- **Selected passage**
--- --- ---

Week Ahead: Economic Indicators (US)
Hey, Traders!
For the July 1st week, here is a list of all of the major economic indicators being released during the US Session, with a brief synopsis of what they represent and what to possibly expect from the markets in reaction.
Monday 1st July
09:45 ET
US S&P Manufacturing PMI June Final
The US S&P Manufacturing & Services Purchasing Managers’ Indices are composite economic indicators derived from surveys of purchasing managers in the manufacturing and services sectors. It measures the prevailing direction of economic trends in the manufacturing sector by assessing factors such as new orders, production, employment, supplier deliveries, and inventories. A PMI reading above 50 indicates expansion in economic activity, while a reading below 50 suggests contraction. It provides insight into the health and direction of the US economy, helping analysts and policymakers make informed decisions.
What to Expect
If it come in higher than expected, generally, this could mean there is more demand for goods and services. This could lead to higher consumer spending, which could be an upside risk to inflation and feed the ‘higher for longer’ rate narrative. If realized, the dollar could see some strength, while US stocks could see some weakness. If it comes in cooler than expected, the opposite could be expected.

--- --- ---

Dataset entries
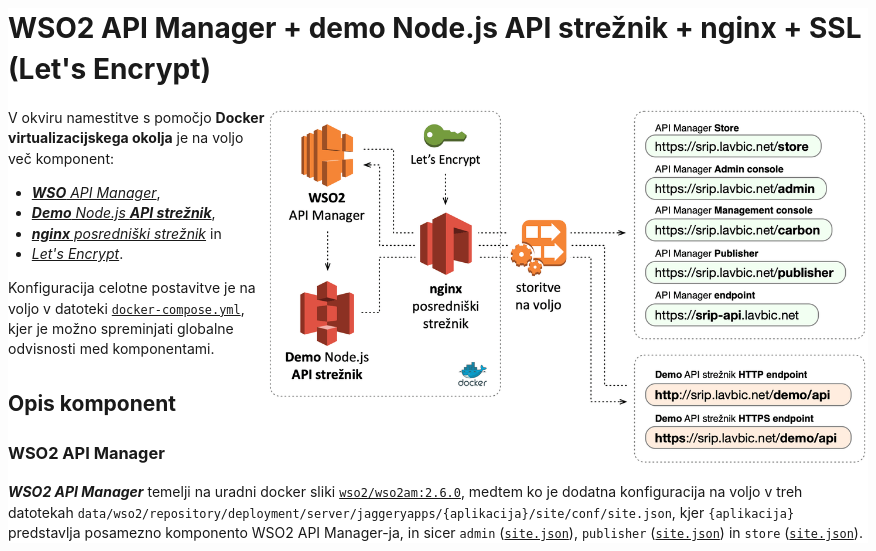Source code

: # WSO2 API Manager + demo Node.js API strežnik + nginx + SSL (Let's Encrypt)

<img align="right" width="600" src="../docs/img/arhitektura.png">

V okviru namestitve s pomočjo **Docker virtualizacijskega okolja** je na voljo več komponent:

* [_**WSO** API Manager_](#wso2-api-manager),
* [_**Demo** Node.js **API strežnik**_](#demo-nodejs-api-strežnik),
* [_**nginx** posredniški strežnik_](#nginx-posredniški-strežnik) in
* [_Let's Encrypt_](#lets-encrypt).

Konfiguracija celotne postavitve je na voljo v datoteki [`docker-compose.yml`](docker-compose.yml), kjer je možno spreminjati globalne odvisnosti med komponentami.


## Opis komponent


### WSO2 API Manager

_**WSO2 API Manager**_ temelji na uradni docker sliki [`wso2/wso2am:2.6.0`](https://hub.docker.com/r/wso2/wso2am), medtem ko je dodatna konfiguracija na voljo v treh datotekah `data/wso2/repository/deployment/server/jaggeryapps/{aplikacija}/site/conf/site.json`, kjer `{aplikacija}` predstavlja posamezno komponento WSO2 API Manager-ja, in sicer `admin` ([`site.json`](data/wso2/repository/deployment/server/jaggeryapps/admin/site/conf/site.json)), `publisher` ([`site.json`](data/wso2/repository/deployment/server/jaggeryapps/publisher/site/conf/site.json)) in `store` ([`site.json`](data/wso2/repository/deployment/server/jaggeryapps/store/site/conf/site.json)).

--- --- ---

- **Your tasks**
a) Gather each line of the rows that contains the string "voljo", matching upper and lower case.
b) Extend the week-ahead economic indicators post by writing on from the point where it stops.

- **Per-task outputs**
a)
V okviru namestitve s pomočjo **Docker virtualizacijskega okolja** je na voljo več komponent:
Konfiguracija celotne postavitve je na voljo v datoteki [`docker-compose.yml`](docker-compose.yml), kjer je možno spreminjati globalne odvisnosti med komponentami.
_**WSO2 API Manager**_ temelji na uradni docker sliki [`wso2/wso2am:2.6.0`](https://hub.docker.com/r/wso2/wso2am), medtem ko je dodatna konfiguracija na voljo v treh datotekah `data/wso2/repository/deployment/server/jaggeryapps/{aplikacija}/site/conf/site.json`, kjer `{aplikacija}` predstavlja posamezno komponento WSO2 API Manager-ja, in sicer `admin` ([`site.json`](data/wso2/repository/deployment/server/jaggeryapps/admin/site/conf/site.json)), `publisher` ([`site.json`](data/wso2/repository/deployment/server/jaggeryapps/publisher/site/conf/site.json)) in `store` ([`site.json`](data/wso2/repository/deployment/server/jaggeryapps/store/site/conf/site.json)).

b)
10:00 ET
US ISM Manufacturing PMI for June
The ISM Manufacturing PMI, measures the health of the manufacturing sector. Similar to other PMI indicators, a reading above 50 indicates expansion in the manufacturing sector, while a reading below 50 suggests contraction. The PMI is based on five major survey areas — each of which is weighted equally: New orders, Inventory levels, Production, Supplier deliveries, Employment.
What to Expect
The ISM manufacturing PMI has been in contraction for 16 consecutive straight months and from it’s last data release a further decline didn’t spark any recess fears, however markets took it as a positive indication that the Fed won’t have to hold rates for longer. If the PMI were to follow the same trend and decline again markets may view the data in the exact same way.
Tuesday 2nd July
10:00 ET
US JOLTS Job Openings for May
The US Job Openings and Labor Turnover Survey (JOLTS) provides monthly data on job openings, hires, separations, and other labor market dynamics in the United States. It offers insights into the demand for labor and the overall health of the job market. Job openings represent unfilled positions that are actively being recruited for by employers. Analyzing JOLTS data helps assess trends in job creation, labor market tightness, and worker mobility, providing valuable information for understanding the dynamics of the US labor market.The JOLTS data is the oldest bit of employment data this week, representing the month of February, while ADP and Nonfarm Payrolls reports represent the month of March. Having said that, with employment a key piece of the Fed’s monetary policy puzzle, markets will still monitor this.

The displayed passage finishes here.